It is strongly recommended to limit traffic to your SoftNAS instances to known IP addresses, to ensure security, especially if leveraging a public IP address. As it is strongly recommended to use the internal IP address when configuring SnapReplicate™ and SNAP HA, and as you will not yet have the internal IP addresses of your instances when creating the initial instance in an HA pair, it may be more expedient to configure the security group after instance creation. If you have restricted HTTPS traffic to your local IP address, you may need to later alter the Security Group if your local IP address changes, as this restriction may prevent access to your instance.

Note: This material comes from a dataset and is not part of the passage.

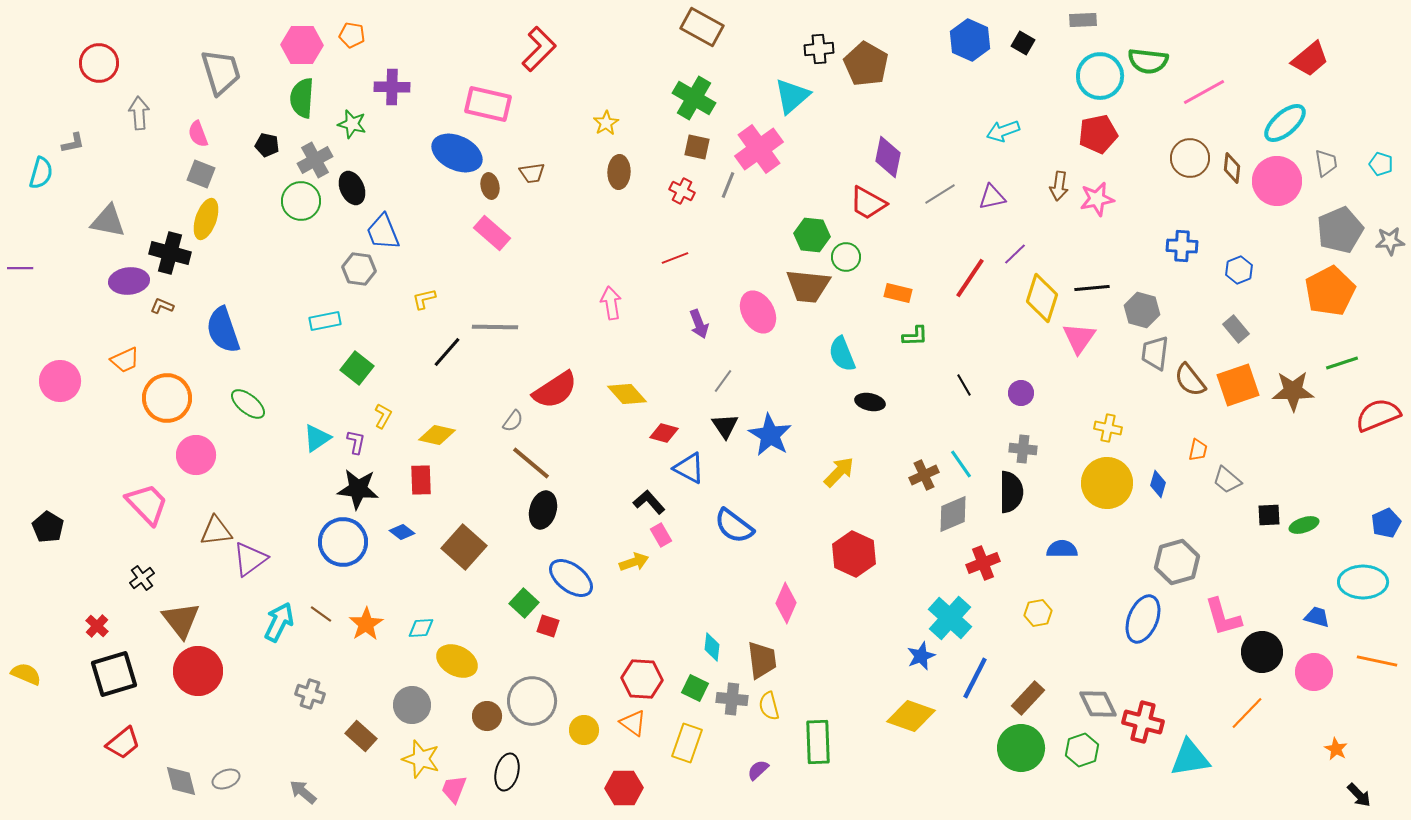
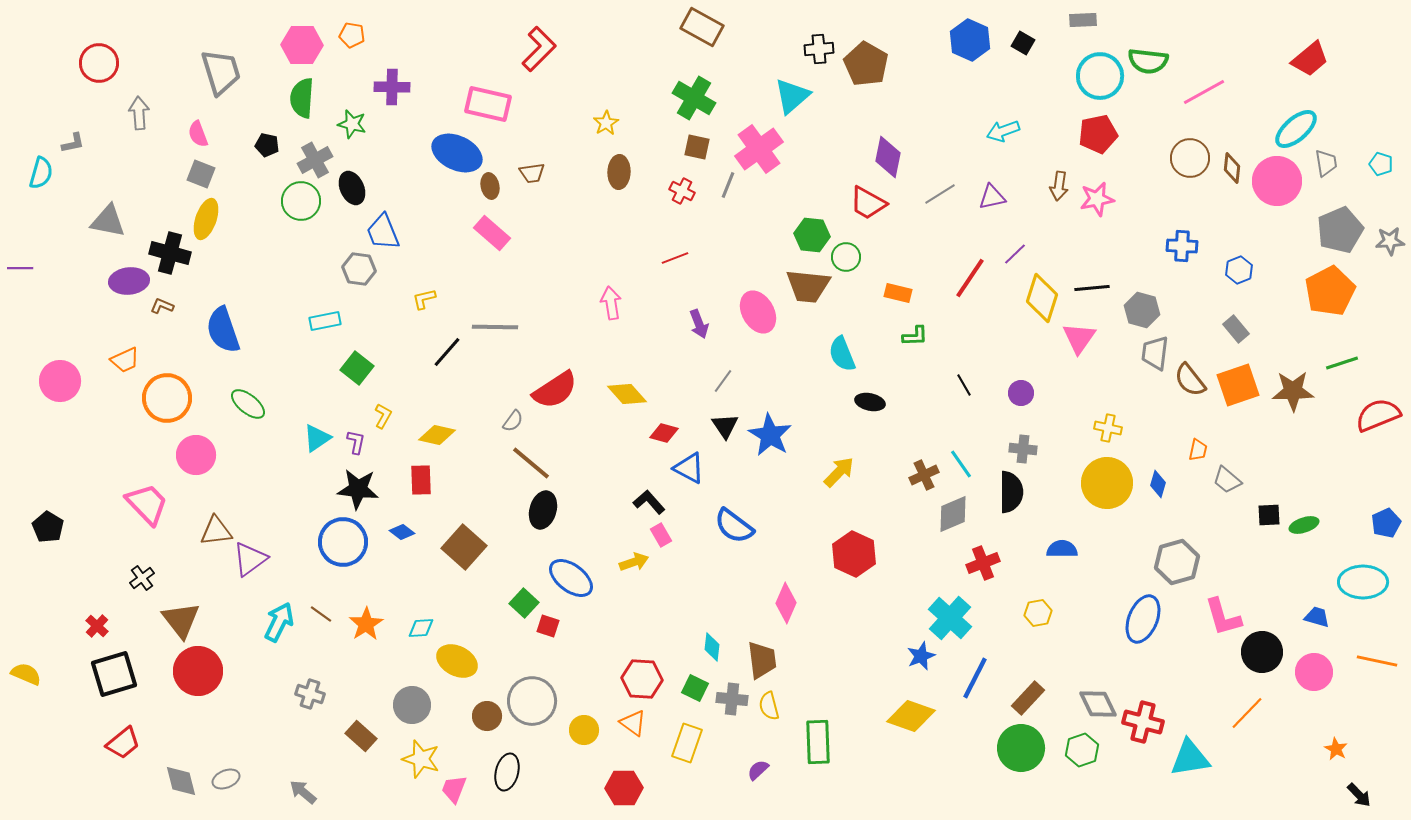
cyan ellipse at (1285, 123): moved 11 px right, 6 px down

Also, additional rules will also have to be configured if Platinum features will be leveraged. More information on configuring your security group for individual Platinum features can be found in the link below:
To edit the rules assigned to your Security Group for a given SoftNAS on AWS instance, the easiest way to find the correct Security Group is to:
- Select the instance in question from the EC2 Console, under Instances.
- Then find the Security Group column by scrolling all the way to the left, and click the Security Group.

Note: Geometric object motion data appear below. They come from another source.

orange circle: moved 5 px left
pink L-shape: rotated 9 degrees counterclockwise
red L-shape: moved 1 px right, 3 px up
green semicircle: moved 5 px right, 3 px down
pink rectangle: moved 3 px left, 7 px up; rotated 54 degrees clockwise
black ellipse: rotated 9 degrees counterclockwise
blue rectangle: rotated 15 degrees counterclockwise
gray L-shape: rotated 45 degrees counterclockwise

This will open the Security Groups panel, with the security group used for the instance already selected. (If you opened Security Groups from the EC2 dashboard menu, you would have to search the correct security group from the full list of available security groups.) Click Action, and select Edit Inbound Rules.
In Edit Inbound Rules, you will configure the IP addresses from which traffic will flow, or from which you will connect to the instance – typically this means the internal IP address of the target instance for the source instance, and the internal IP of the source instance for the target instance. It is also prudent to limit traffic to your own IP address or a range of IP addresses if multiple people are to work with the SoftNAS instance.
To view the internal IP address of each node, from the EC2 console, select Instances, then select the instance - the Private IPs entry shows the instance's private IP address used for SnapReplicate.